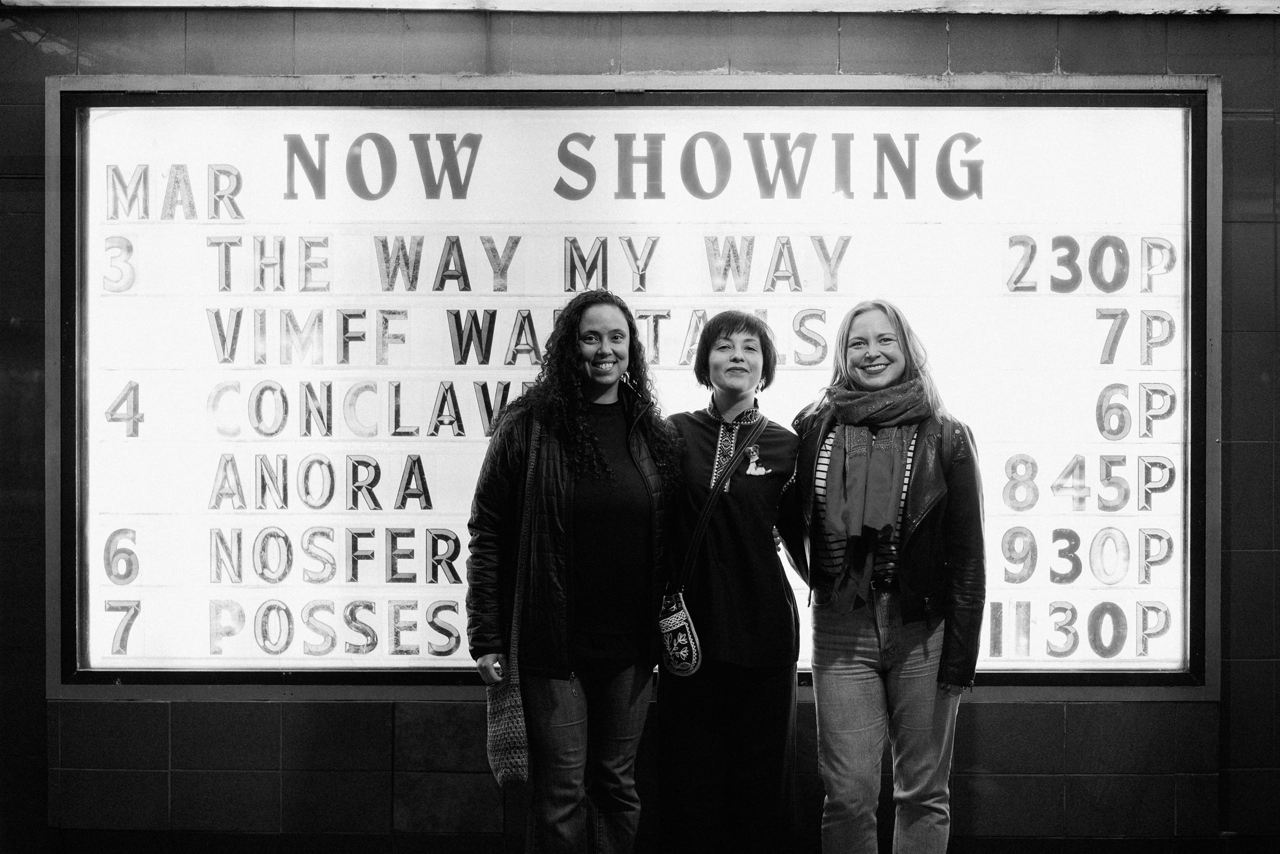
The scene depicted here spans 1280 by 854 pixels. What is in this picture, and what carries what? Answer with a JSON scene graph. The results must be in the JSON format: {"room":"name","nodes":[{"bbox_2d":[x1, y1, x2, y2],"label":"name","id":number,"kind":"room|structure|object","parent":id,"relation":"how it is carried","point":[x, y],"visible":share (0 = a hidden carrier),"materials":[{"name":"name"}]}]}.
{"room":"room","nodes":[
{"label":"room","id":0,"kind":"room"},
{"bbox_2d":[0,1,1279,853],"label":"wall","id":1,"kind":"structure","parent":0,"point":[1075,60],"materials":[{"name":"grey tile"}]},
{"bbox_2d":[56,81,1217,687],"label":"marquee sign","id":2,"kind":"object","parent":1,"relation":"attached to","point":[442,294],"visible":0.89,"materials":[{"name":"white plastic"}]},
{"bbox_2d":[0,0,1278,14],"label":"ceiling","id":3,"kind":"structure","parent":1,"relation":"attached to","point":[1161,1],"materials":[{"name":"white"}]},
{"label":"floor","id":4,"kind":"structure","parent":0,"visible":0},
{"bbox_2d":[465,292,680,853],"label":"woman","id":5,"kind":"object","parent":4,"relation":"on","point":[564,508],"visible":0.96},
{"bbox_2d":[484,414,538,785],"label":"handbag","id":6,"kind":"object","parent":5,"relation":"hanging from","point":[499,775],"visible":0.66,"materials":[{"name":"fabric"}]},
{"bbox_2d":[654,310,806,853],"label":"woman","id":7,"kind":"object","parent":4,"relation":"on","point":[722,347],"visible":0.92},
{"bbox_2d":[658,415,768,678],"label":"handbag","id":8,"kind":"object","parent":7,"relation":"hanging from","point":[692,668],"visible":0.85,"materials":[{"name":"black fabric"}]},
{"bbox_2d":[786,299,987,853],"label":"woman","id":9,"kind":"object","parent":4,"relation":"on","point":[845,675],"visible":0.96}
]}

******

Instructions to follow:
Your copy should be the entries retyped exactly, with no images in it.

Written reply:
The scene depicted here spans 1280 by 854 pixels. What is in this picture, and what carries what? Answer with a JSON scene graph. The results must be in the JSON format: {"room":"name","nodes":[{"bbox_2d":[x1, y1, x2, y2],"label":"name","id":number,"kind":"room|structure|object","parent":id,"relation":"how it is carried","point":[x, y],"visible":share (0 = a hidden carrier),"materials":[{"name":"name"}]}]}.
{"room":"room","nodes":[
{"label":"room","id":0,"kind":"room"},
{"bbox_2d":[0,1,1279,853],"label":"wall","id":1,"kind":"structure","parent":0,"point":[1075,60],"materials":[{"name":"grey tile"}]},
{"bbox_2d":[56,81,1217,687],"label":"marquee sign","id":2,"kind":"object","parent":1,"relation":"attached to","point":[442,294],"visible":0.89,"materials":[{"name":"white plastic"}]},
{"bbox_2d":[0,0,1278,14],"label":"ceiling","id":3,"kind":"structure","parent":1,"relation":"attached to","point":[1161,1],"materials":[{"name":"white"}]},
{"label":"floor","id":4,"kind":"structure","parent":0,"visible":0},
{"bbox_2d":[465,292,680,853],"label":"woman","id":5,"kind":"object","parent":4,"relation":"on","point":[564,508],"visible":0.96},
{"bbox_2d":[484,414,538,785],"label":"handbag","id":6,"kind":"object","parent":5,"relation":"hanging from","point":[499,775],"visible":0.66,"materials":[{"name":"fabric"}]},
{"bbox_2d":[654,310,806,853],"label":"woman","id":7,"kind":"object","parent":4,"relation":"on","point":[722,347],"visible":0.92},
{"bbox_2d":[658,415,768,678],"label":"handbag","id":8,"kind":"object","parent":7,"relation":"hanging from","point":[692,668],"visible":0.85,"materials":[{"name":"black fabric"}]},
{"bbox_2d":[786,299,987,853],"label":"woman","id":9,"kind":"object","parent":4,"relation":"on","point":[845,675],"visible":0.96}
]}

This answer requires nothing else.